Working data section start

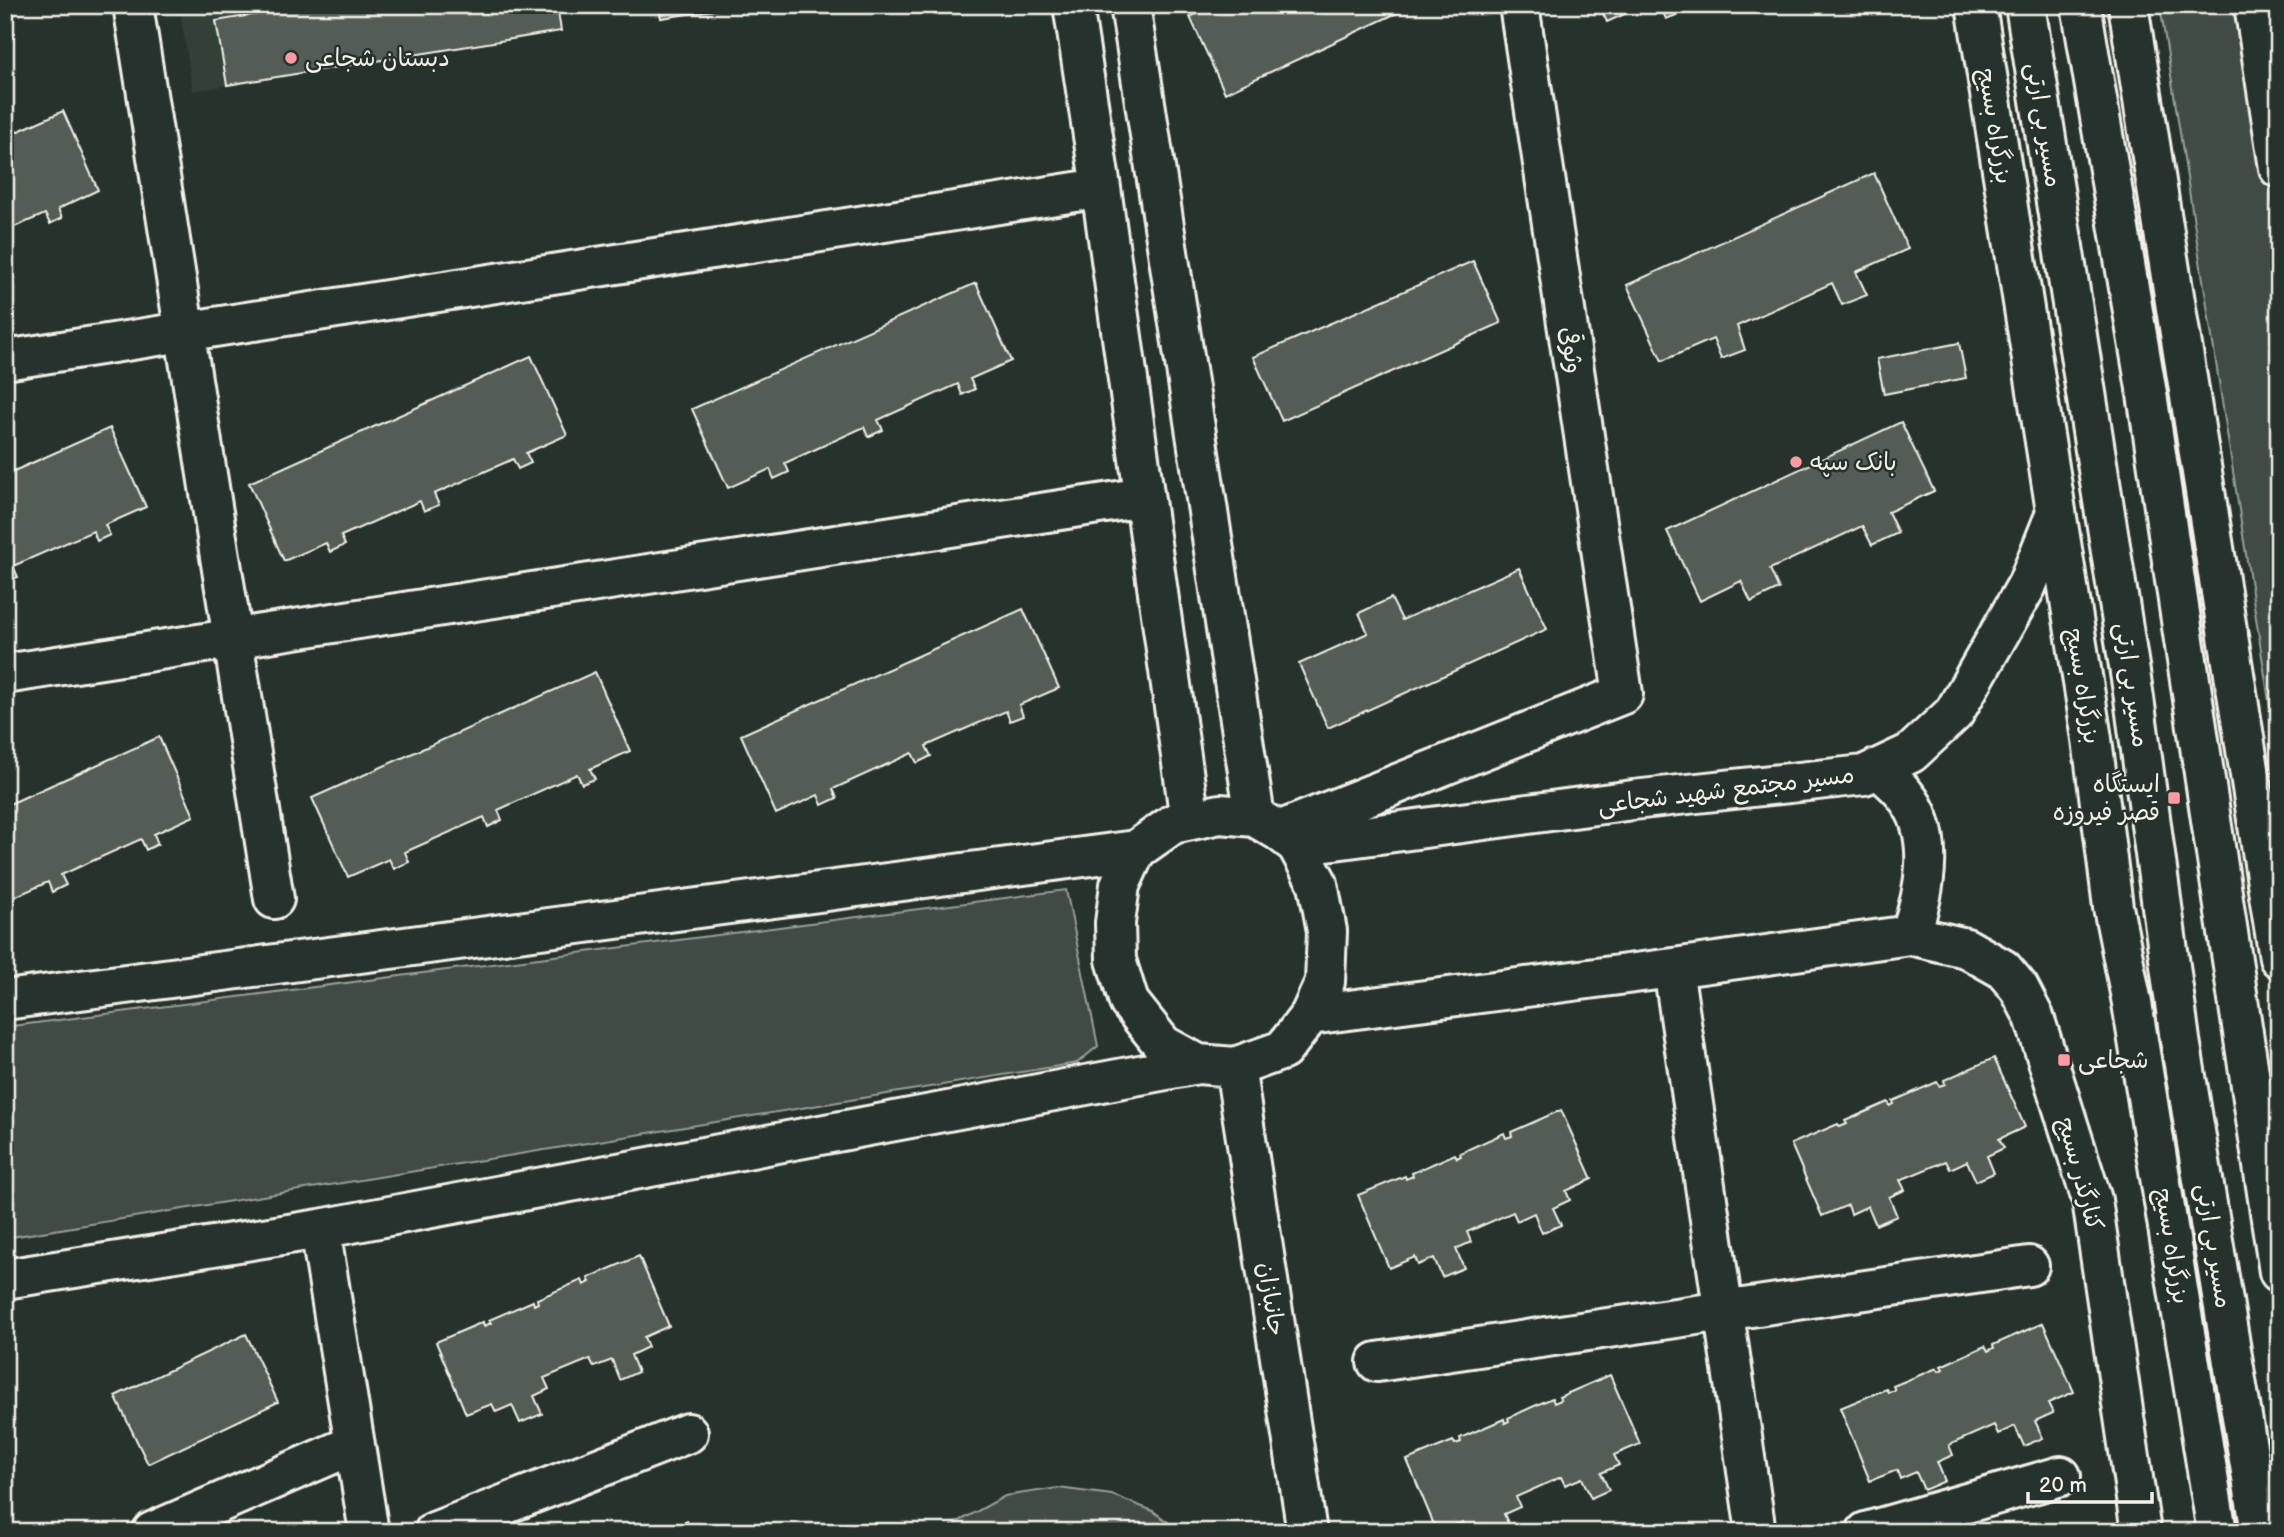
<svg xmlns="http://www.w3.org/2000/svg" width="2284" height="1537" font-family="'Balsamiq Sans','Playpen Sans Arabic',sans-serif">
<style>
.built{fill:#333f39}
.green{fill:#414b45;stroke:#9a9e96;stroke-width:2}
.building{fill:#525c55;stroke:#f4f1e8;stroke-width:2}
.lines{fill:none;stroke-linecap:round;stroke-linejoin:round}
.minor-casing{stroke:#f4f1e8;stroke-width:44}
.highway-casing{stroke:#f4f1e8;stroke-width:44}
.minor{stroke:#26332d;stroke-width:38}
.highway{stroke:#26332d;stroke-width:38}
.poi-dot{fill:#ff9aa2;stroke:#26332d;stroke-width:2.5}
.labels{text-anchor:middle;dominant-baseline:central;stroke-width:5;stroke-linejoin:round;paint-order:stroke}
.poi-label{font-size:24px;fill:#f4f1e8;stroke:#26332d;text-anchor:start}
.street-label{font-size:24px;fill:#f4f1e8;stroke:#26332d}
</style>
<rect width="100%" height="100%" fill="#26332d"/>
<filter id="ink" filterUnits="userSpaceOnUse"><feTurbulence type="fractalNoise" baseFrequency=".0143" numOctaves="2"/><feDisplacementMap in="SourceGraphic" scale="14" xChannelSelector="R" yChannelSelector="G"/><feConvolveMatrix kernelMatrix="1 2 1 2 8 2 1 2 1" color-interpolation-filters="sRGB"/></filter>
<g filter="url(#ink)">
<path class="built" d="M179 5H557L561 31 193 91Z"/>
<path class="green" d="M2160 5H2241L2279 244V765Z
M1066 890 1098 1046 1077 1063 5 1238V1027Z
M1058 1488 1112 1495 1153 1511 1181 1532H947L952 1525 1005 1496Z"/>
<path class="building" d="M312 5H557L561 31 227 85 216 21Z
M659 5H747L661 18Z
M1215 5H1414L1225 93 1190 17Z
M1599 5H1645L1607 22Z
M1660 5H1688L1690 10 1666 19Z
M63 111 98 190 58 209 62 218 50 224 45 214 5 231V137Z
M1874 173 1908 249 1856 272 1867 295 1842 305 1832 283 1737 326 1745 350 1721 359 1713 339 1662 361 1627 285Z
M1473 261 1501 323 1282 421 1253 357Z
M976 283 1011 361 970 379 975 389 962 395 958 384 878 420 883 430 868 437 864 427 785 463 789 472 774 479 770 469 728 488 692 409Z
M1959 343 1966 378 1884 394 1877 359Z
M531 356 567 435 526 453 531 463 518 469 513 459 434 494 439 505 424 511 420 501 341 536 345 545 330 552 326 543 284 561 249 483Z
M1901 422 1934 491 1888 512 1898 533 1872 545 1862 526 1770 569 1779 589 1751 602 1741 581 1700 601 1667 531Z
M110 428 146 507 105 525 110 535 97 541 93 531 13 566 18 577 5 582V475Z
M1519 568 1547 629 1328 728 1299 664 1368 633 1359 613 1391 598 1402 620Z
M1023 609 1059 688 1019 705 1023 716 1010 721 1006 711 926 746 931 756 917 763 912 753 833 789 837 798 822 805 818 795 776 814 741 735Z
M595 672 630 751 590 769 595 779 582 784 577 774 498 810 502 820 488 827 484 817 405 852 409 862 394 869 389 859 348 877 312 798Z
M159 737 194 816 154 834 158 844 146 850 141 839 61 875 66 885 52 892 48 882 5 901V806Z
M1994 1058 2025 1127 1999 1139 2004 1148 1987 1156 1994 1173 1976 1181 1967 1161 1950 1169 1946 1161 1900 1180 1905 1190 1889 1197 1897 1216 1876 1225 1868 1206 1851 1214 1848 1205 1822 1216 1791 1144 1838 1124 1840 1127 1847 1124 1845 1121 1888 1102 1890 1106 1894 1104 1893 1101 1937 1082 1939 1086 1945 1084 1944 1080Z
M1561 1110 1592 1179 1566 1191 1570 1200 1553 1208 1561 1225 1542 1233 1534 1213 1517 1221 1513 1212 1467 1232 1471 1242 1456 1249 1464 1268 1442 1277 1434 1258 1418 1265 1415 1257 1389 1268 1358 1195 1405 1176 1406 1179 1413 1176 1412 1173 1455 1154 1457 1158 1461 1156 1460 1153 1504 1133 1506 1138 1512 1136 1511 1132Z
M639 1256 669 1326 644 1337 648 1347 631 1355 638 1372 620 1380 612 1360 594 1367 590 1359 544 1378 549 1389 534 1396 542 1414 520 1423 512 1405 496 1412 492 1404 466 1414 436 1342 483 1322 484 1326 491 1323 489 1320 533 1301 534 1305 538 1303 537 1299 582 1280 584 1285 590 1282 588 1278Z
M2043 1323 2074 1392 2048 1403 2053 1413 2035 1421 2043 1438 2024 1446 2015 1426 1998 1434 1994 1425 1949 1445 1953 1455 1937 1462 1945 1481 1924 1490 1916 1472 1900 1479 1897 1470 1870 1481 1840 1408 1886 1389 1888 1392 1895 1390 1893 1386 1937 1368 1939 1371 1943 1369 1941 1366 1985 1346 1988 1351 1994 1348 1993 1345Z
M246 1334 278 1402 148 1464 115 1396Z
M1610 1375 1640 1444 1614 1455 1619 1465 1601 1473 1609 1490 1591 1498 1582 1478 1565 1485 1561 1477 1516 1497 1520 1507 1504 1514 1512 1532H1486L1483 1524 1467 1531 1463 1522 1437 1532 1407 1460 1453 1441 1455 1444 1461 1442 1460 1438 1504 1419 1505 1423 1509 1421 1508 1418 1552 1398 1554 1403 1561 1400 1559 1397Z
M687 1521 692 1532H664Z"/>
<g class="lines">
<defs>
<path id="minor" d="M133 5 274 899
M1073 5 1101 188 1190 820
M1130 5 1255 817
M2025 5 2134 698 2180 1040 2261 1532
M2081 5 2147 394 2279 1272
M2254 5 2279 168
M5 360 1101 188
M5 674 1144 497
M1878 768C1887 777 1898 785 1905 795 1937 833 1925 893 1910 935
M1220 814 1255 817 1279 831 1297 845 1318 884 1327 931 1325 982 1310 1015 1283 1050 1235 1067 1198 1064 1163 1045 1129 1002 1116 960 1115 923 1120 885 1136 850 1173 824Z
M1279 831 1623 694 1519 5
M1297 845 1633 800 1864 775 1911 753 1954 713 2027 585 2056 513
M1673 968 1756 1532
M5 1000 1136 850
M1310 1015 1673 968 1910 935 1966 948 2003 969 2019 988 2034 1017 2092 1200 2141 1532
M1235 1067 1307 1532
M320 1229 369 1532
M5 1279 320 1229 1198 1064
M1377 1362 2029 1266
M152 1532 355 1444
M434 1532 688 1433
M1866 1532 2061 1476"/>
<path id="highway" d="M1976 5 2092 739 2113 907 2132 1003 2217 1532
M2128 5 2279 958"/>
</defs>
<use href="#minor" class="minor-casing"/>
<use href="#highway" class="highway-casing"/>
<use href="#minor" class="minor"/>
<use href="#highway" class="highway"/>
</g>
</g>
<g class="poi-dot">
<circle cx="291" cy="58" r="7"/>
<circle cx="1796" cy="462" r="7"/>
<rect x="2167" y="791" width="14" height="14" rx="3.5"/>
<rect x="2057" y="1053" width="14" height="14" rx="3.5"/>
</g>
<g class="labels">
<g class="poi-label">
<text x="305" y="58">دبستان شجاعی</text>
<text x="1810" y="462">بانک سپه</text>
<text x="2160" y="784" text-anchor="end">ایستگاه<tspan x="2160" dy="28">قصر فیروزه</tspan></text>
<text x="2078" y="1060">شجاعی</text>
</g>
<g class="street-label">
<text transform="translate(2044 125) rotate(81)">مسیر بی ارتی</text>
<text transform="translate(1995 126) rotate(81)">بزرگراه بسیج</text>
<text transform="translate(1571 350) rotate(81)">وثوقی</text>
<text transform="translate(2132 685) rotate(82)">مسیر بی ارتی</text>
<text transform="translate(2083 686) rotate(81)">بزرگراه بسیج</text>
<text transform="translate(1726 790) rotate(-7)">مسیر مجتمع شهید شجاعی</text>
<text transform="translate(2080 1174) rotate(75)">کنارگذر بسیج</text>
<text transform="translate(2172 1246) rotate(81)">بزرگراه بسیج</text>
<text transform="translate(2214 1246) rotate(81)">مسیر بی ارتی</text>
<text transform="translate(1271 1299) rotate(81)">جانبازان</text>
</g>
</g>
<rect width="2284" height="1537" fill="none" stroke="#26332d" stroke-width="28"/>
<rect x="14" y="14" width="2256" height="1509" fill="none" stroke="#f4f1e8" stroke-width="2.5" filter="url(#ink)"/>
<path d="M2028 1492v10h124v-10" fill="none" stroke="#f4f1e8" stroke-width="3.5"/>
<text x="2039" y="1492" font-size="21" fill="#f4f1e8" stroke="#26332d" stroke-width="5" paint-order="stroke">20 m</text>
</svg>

Working data section end

#### [Work required]
Pull out the lines above in which the word "ارتی" appears.

#### [Exercise output]
<text transform="translate(2044 125) rotate(81)">مسیر بی ارتی</text>
<text transform="translate(2132 685) rotate(82)">مسیر بی ارتی</text>
<text transform="translate(2214 1246) rotate(81)">مسیر بی ارتی</text>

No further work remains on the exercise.